Victimes, par Michel Warchawski

 

Alors que le monde entier est encore sous le choc des (rares) images de l’arraisonnage sanglant du Marmara, le peuple israélien, dans sa grande majorité, se sent une fois de plus victime. Victime de l’antisémitisme mondial, victime de la haine d’Israël, victime des circonstances, victime de la malchance.

Victime et donc aussi brutal et agressif envers les quelques milliers de Juifs israéliens qui refusent de se joindre à l’hystérie collective et au sentiment victimaire : sur la plage d’Ashdod, où nous attendions les navires capturés par l’héroïque marine israélienne, nous avons dû nous replier devant la violence des habitants et, quelques heures plus tard, à Jerusalem où les passants ont tenté, à plusieurs occasions, de s’en prendre aux quelque quatre cents manifestants venus exprimer leur rage contre ce qu’on peut légitimement appeler un massacre prémédité. À Tel Aviv, par contre, un millier de manifestants ont pu protester dans le calme.

Comme c’est le cas chaque fois que l’État hébreu se piège et provoque l’ire internationale, la population fait front et s’aligne derrière ses dirigeants : comme le dit la chanson, « le monde entier est contre nous, c’est pas grave, on fera front ». Si les médias expriment des critiques, celles-ci sont essentiellement opérationnelles : le manque de préparation des soldats, l’équipement mal adapté à la mission etc. D’autant plus qu’il s’agit de l’unité d’élite numéro un de l’armée israélienne qu’Ehud Barak – toujours lui – envoie contre quelques centaines de civils non armés. Et les Rambos de Barak de se faire proprement rosser, en particulier par les nombreux Turcs qui se trouvent sur le pont.

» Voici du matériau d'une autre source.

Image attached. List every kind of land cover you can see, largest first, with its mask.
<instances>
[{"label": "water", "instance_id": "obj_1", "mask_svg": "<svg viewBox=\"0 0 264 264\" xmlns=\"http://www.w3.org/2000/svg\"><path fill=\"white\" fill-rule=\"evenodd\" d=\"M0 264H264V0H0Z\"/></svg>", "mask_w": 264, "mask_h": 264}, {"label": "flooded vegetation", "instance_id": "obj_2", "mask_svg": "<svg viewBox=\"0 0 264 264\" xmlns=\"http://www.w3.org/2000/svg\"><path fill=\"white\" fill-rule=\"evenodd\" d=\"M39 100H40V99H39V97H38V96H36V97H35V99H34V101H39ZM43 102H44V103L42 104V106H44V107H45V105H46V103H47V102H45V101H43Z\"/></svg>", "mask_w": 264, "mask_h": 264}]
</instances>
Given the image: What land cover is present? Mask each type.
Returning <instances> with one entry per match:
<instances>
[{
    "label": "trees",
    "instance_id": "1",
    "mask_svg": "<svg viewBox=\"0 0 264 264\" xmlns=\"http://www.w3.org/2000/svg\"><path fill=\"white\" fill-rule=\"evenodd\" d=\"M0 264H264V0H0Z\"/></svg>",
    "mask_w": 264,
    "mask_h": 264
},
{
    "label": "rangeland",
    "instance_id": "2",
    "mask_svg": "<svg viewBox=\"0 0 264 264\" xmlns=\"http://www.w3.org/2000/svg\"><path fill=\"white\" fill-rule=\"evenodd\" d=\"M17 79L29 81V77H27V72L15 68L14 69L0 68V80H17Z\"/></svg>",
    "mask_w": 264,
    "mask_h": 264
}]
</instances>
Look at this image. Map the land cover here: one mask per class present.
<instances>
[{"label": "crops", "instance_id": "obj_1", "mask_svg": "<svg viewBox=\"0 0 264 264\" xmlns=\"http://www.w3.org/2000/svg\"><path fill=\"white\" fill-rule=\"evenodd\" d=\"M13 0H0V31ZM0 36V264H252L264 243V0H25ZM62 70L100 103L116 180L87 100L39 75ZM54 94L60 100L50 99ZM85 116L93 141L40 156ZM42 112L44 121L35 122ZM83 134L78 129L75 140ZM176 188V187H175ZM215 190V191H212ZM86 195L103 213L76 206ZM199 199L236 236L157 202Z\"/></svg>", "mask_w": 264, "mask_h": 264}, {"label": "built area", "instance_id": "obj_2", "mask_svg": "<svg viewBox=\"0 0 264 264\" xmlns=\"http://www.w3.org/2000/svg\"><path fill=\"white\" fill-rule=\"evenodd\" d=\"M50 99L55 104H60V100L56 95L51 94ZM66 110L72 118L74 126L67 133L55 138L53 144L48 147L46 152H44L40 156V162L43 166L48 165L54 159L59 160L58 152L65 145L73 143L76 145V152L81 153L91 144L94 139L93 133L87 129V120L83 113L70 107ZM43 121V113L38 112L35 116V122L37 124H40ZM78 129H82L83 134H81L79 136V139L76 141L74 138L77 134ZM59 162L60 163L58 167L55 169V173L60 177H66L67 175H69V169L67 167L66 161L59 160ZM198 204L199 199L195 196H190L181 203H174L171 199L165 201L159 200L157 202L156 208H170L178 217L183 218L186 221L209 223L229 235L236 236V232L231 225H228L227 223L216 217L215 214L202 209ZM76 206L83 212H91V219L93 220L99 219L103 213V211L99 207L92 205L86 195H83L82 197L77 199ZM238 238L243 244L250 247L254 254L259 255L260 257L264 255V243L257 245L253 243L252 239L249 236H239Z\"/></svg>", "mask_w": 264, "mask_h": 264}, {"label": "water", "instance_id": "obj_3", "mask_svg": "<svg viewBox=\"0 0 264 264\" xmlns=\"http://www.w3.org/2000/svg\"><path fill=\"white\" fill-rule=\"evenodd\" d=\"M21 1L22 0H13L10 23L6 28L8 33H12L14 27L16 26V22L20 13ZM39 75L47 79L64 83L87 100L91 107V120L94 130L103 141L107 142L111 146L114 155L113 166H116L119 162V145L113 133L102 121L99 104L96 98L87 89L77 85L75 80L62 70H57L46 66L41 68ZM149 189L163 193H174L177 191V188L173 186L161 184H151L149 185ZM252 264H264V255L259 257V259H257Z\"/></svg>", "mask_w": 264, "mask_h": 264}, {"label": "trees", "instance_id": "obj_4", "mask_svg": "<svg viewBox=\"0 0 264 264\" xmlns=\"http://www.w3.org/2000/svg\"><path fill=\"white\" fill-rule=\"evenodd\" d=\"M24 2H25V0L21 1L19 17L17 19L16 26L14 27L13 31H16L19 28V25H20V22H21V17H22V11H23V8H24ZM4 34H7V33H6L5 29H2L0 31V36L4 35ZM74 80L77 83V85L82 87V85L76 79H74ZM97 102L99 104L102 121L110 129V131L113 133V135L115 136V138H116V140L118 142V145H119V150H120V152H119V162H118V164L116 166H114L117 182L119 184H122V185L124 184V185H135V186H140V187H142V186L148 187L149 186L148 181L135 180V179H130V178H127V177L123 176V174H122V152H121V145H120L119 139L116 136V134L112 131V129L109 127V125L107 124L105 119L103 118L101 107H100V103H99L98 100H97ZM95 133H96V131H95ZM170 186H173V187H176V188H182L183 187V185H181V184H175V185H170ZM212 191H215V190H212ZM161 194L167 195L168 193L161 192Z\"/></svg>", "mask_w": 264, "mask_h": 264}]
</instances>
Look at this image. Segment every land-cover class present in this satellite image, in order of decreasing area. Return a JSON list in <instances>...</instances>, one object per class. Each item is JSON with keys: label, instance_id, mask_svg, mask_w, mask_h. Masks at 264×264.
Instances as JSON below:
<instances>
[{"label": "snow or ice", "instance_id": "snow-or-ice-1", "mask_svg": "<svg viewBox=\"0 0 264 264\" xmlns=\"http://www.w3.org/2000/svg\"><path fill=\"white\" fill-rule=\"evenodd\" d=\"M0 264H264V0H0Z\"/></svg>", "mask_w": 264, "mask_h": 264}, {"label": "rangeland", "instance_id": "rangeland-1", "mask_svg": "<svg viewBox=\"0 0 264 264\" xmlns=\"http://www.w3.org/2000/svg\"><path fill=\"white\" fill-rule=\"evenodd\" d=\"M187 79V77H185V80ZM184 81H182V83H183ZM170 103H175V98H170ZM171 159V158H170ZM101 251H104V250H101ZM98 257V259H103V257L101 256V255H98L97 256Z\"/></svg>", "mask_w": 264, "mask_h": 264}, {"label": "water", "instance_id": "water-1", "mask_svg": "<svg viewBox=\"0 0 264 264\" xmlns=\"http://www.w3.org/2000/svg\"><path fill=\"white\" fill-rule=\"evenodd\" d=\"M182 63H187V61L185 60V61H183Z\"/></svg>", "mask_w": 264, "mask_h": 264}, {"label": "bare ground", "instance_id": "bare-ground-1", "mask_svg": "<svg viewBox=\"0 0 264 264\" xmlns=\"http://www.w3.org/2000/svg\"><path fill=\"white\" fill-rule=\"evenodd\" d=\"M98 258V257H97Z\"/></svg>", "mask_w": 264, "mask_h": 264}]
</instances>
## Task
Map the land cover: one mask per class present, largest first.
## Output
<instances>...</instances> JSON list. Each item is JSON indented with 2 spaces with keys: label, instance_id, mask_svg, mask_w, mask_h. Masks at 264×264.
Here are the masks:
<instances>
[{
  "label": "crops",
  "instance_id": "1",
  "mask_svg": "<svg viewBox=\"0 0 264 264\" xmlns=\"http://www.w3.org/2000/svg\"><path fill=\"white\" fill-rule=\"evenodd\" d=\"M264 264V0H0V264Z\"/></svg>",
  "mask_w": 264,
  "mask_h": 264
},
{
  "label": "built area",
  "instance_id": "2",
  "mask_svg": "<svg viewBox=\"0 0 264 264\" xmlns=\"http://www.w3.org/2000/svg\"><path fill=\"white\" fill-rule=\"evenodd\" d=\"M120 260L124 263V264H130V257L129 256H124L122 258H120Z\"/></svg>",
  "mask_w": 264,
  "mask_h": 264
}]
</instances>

Sur le fond, très peu de critiques : Israël, disent-ils en substance, avait le droit, voire le devoir d’empêcher cette violation de sa souveraineté, feignant d’oublier que Gaza n’est pas sous souveraineté israélienne, mais un territoire à la fois occupé et sous blocus. C’est d’ailleurs un des effets positifs de l’opération Free Gaza et de son dénouement tragique que de rappeler au monde entier que le million et demi d’habitants de Gaza sont les victimes innocentes d’un blocus qui dure maintenant depuis quatre ans, ce que n’a pas manqué de rappeler Catherine Ashton au nom de l’Union européenne.

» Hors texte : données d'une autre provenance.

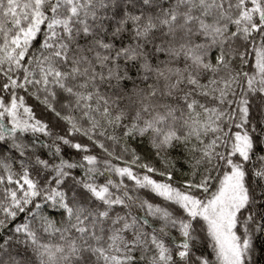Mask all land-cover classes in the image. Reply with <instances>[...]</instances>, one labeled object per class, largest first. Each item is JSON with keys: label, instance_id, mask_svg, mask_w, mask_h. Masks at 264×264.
Segmentation results:
<instances>
[{"label": "snow or ice", "instance_id": "6c2138e0", "mask_svg": "<svg viewBox=\"0 0 264 264\" xmlns=\"http://www.w3.org/2000/svg\"><path fill=\"white\" fill-rule=\"evenodd\" d=\"M0 264H264V0H0Z\"/></svg>", "mask_w": 264, "mask_h": 264}]
</instances>
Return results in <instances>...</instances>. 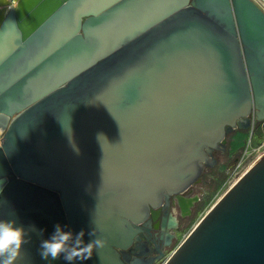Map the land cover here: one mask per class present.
<instances>
[{
    "label": "water",
    "instance_id": "obj_1",
    "mask_svg": "<svg viewBox=\"0 0 264 264\" xmlns=\"http://www.w3.org/2000/svg\"><path fill=\"white\" fill-rule=\"evenodd\" d=\"M261 121L255 0H0V264H155L160 210ZM165 264H264V153Z\"/></svg>",
    "mask_w": 264,
    "mask_h": 264
},
{
    "label": "rangeland",
    "instance_id": "obj_2",
    "mask_svg": "<svg viewBox=\"0 0 264 264\" xmlns=\"http://www.w3.org/2000/svg\"><path fill=\"white\" fill-rule=\"evenodd\" d=\"M255 1L258 3L257 0ZM262 8L264 9V7ZM224 141L222 148L214 152L213 157L216 159V163L208 167L205 165L206 168L198 181L193 183L190 192L186 191L183 194L184 196L198 195L200 197V200L192 206L190 215L183 216L178 213L176 207L172 206V211L179 221V231H177L174 244L168 250L166 257L155 264L166 263L206 209L264 148V121L247 129L234 128L225 136ZM240 164L241 166L238 167Z\"/></svg>",
    "mask_w": 264,
    "mask_h": 264
},
{
    "label": "flooded vegetation",
    "instance_id": "obj_3",
    "mask_svg": "<svg viewBox=\"0 0 264 264\" xmlns=\"http://www.w3.org/2000/svg\"><path fill=\"white\" fill-rule=\"evenodd\" d=\"M224 143H225V141L219 147H217L215 149H212L210 151V155L212 156V158L214 159V161L210 162L209 165H207V167L208 166H211V165H213V164L216 163V159L213 157L214 156V152L217 151V150H220L222 148V146L224 145ZM240 166H241V164L238 167H240ZM205 168H206V166H205ZM191 187H192V185L188 189H186L183 193H181L180 194L181 195V198H179V199H177L174 196H171L169 198V205H168V207L166 209L160 210V214H159V218H158V223L160 224V223H162L163 220H165V224H166V228H165V231H164V234H163V237L164 238L162 240H164L166 238L167 233H171L173 235V238L171 240L172 241L171 242V245L169 247H166V253L168 252V250L170 249V247H172V245L174 244V241L176 239V233H177V231H179V221H178L177 217L173 214L174 212L172 211V206L176 207V209L178 210V213L179 214H182L183 216H189L190 213H191V211H192V206L196 202H198L200 200V197L198 195H194V196H189V195L188 196H184L183 195L186 191H189L190 192V188ZM182 198H185L186 200H188L189 201L188 204L191 203L190 210L188 212H186V213H182V211L180 210V207H179V201ZM170 214L174 215L175 218H176V220H177V229H171V228L170 229H167L168 228L167 226L170 223V219H169V215ZM151 233L154 235L155 234V231H151ZM153 235H152V237L155 238L156 236H153ZM157 235L160 236V234H157ZM162 240H160V242H162ZM149 246L152 247V249H153V246L152 245H149Z\"/></svg>",
    "mask_w": 264,
    "mask_h": 264
},
{
    "label": "bare ground",
    "instance_id": "obj_4",
    "mask_svg": "<svg viewBox=\"0 0 264 264\" xmlns=\"http://www.w3.org/2000/svg\"><path fill=\"white\" fill-rule=\"evenodd\" d=\"M258 3L264 7V0H257ZM229 133V132H228ZM264 153V148L258 153V155L253 159L251 160L246 168L243 170V172H241V174L235 178L233 180V182L216 198V200L212 203V205L206 209V211L204 212V214L202 215V217L200 218V220L193 226V228L191 229V231L189 232V234L187 236L184 237V239L180 242L179 246L185 241V239L190 235V233L198 226V224L202 221V219L207 215V213L217 204V202L226 194V192L234 185V183L243 175V173ZM177 199L181 198V195H176L175 196ZM188 200H186L185 198H182L180 201H179V207H180V210L182 211V213H186L190 210V206H191V203L188 204ZM175 210V209H174ZM174 214V213H173ZM175 217V216H174ZM178 246V247H179Z\"/></svg>",
    "mask_w": 264,
    "mask_h": 264
},
{
    "label": "built area",
    "instance_id": "obj_5",
    "mask_svg": "<svg viewBox=\"0 0 264 264\" xmlns=\"http://www.w3.org/2000/svg\"><path fill=\"white\" fill-rule=\"evenodd\" d=\"M167 253H168V252H167ZM167 253H166V254H167ZM165 257H166V255H165Z\"/></svg>",
    "mask_w": 264,
    "mask_h": 264
}]
</instances>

Il reste à voir ce que l’Union européenne est prête à faire pour traduire ses positions de principe en actes et en pressions sur le gouvernement israélien.

La récente entrée d’Israël dans l’OCDE semble indiquer que dans le monde des actes, c’est plutôt le soutien à l’État criminel israélien qui est de mise, d’où l’importance accrue de la campagne civile internationale pour le boycott, le désinvestissement et des sanctions envers Israël (BDS).

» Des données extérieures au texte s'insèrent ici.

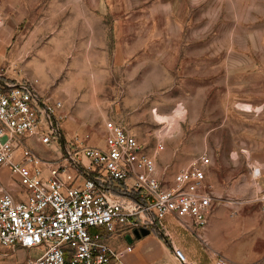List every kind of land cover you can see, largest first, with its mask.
Instances as JSON below:
<instances>
[{
	"label": "rangeland",
	"instance_id": "obj_1",
	"mask_svg": "<svg viewBox=\"0 0 264 264\" xmlns=\"http://www.w3.org/2000/svg\"><path fill=\"white\" fill-rule=\"evenodd\" d=\"M0 75L26 79L39 95L62 101L58 141L23 140L44 158L102 146L107 118L154 154L164 186L203 152L212 160L207 181L218 178L223 187L241 168L224 164V156L246 161L264 154L227 147L264 137V124L251 125L239 112L250 104L252 117L264 123V0H0ZM250 166L242 164L238 175L247 187L213 193L212 202L240 221L230 242L255 237L264 247V185L255 189L259 177ZM5 170L0 183L23 197ZM33 255L0 246V264ZM253 264H264V249Z\"/></svg>",
	"mask_w": 264,
	"mask_h": 264
},
{
	"label": "built area",
	"instance_id": "obj_2",
	"mask_svg": "<svg viewBox=\"0 0 264 264\" xmlns=\"http://www.w3.org/2000/svg\"><path fill=\"white\" fill-rule=\"evenodd\" d=\"M61 107V100L39 95L30 81L0 75V168L24 194L15 198L0 184V246L34 251L23 264H127L131 246H110L111 235L140 228L159 234L165 217L196 228L207 224L214 197L206 179L209 154L197 155L164 186L154 154L121 122L107 118L102 146L41 157L23 140L57 142ZM259 202L264 210V189ZM169 242L180 264H199ZM212 264L232 263L217 257Z\"/></svg>",
	"mask_w": 264,
	"mask_h": 264
},
{
	"label": "crops",
	"instance_id": "obj_3",
	"mask_svg": "<svg viewBox=\"0 0 264 264\" xmlns=\"http://www.w3.org/2000/svg\"><path fill=\"white\" fill-rule=\"evenodd\" d=\"M239 108L242 110L239 111L240 116L249 117L251 125L264 124L261 120L262 117L261 119L252 117L250 104H240ZM232 132L235 131L232 130ZM248 133L250 136L255 135L257 138V130L251 128L248 130ZM257 139L259 140L253 138L245 141L233 140L227 147L256 149L254 150L256 153L258 149L264 148L263 135ZM235 156L236 153L234 152L233 157ZM223 161L226 165H230L231 163L241 165V168L235 167L233 169V174L235 171H237V174H234L233 178L229 179L226 187L222 186L218 178H213V193L220 194L225 190L233 193L247 187L248 182L238 177L244 163L254 165L253 167L250 166L253 171L252 177H259V182L256 183L255 189L258 190L264 185V154L259 155L256 153L253 156H247L246 161L240 158L232 159L231 157L224 156ZM5 168H0V174L6 173ZM210 169L211 167L207 171L210 172ZM1 182L3 183L4 180ZM18 189L15 191L16 193ZM211 213V216L209 214L210 218L207 224L203 228H196L188 221H177L170 217H165L167 218L166 221L165 218L161 220L164 227V232L162 233L149 232V234L140 237H135L133 233L114 234L107 238V241L110 246L117 249H123L126 245L131 246V250L124 254V260L127 264H180L173 255L172 245L169 240L172 241L174 246L181 248L188 259L199 264H212L213 260L217 257H221L232 264H253L261 260L264 247L262 242H258L255 237H248L243 241H236L234 243L229 241L228 237L230 234H237L239 232L240 221L226 218V210L221 207L215 208L214 205H212ZM254 215L255 213H251L250 217L253 218ZM250 223H253V221H250ZM243 224L245 225V223ZM202 239L205 241V244Z\"/></svg>",
	"mask_w": 264,
	"mask_h": 264
},
{
	"label": "water",
	"instance_id": "obj_4",
	"mask_svg": "<svg viewBox=\"0 0 264 264\" xmlns=\"http://www.w3.org/2000/svg\"><path fill=\"white\" fill-rule=\"evenodd\" d=\"M133 234L135 235V237H140V236L149 234V230L145 228L135 229L133 231Z\"/></svg>",
	"mask_w": 264,
	"mask_h": 264
}]
</instances>
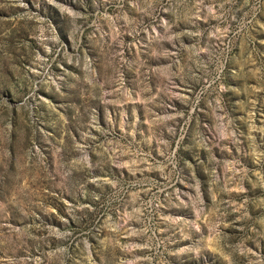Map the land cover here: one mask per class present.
I'll return each instance as SVG.
<instances>
[{"label": "rangeland", "instance_id": "obj_1", "mask_svg": "<svg viewBox=\"0 0 264 264\" xmlns=\"http://www.w3.org/2000/svg\"><path fill=\"white\" fill-rule=\"evenodd\" d=\"M0 264H264V0H0Z\"/></svg>", "mask_w": 264, "mask_h": 264}]
</instances>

Le dénouement sanglant de l’opération porte le sceau du ministre de la Défense, tueur en série de la classe politique israélienne, celui-là même qui, comme Premier ministre, avait été responsable du massacre d’octobre 2000. Ehud Barak doit être persona non grata sur le continent européen, et dans les pays où la compétence universelle est appliquée, traduit en justice dès qu’il met ses pieds sur le sol national. Cet abject personnage doit être mis au ban de tout ce qui se prétend être civilisé, parce qu’il représente un danger public au niveau planétaire.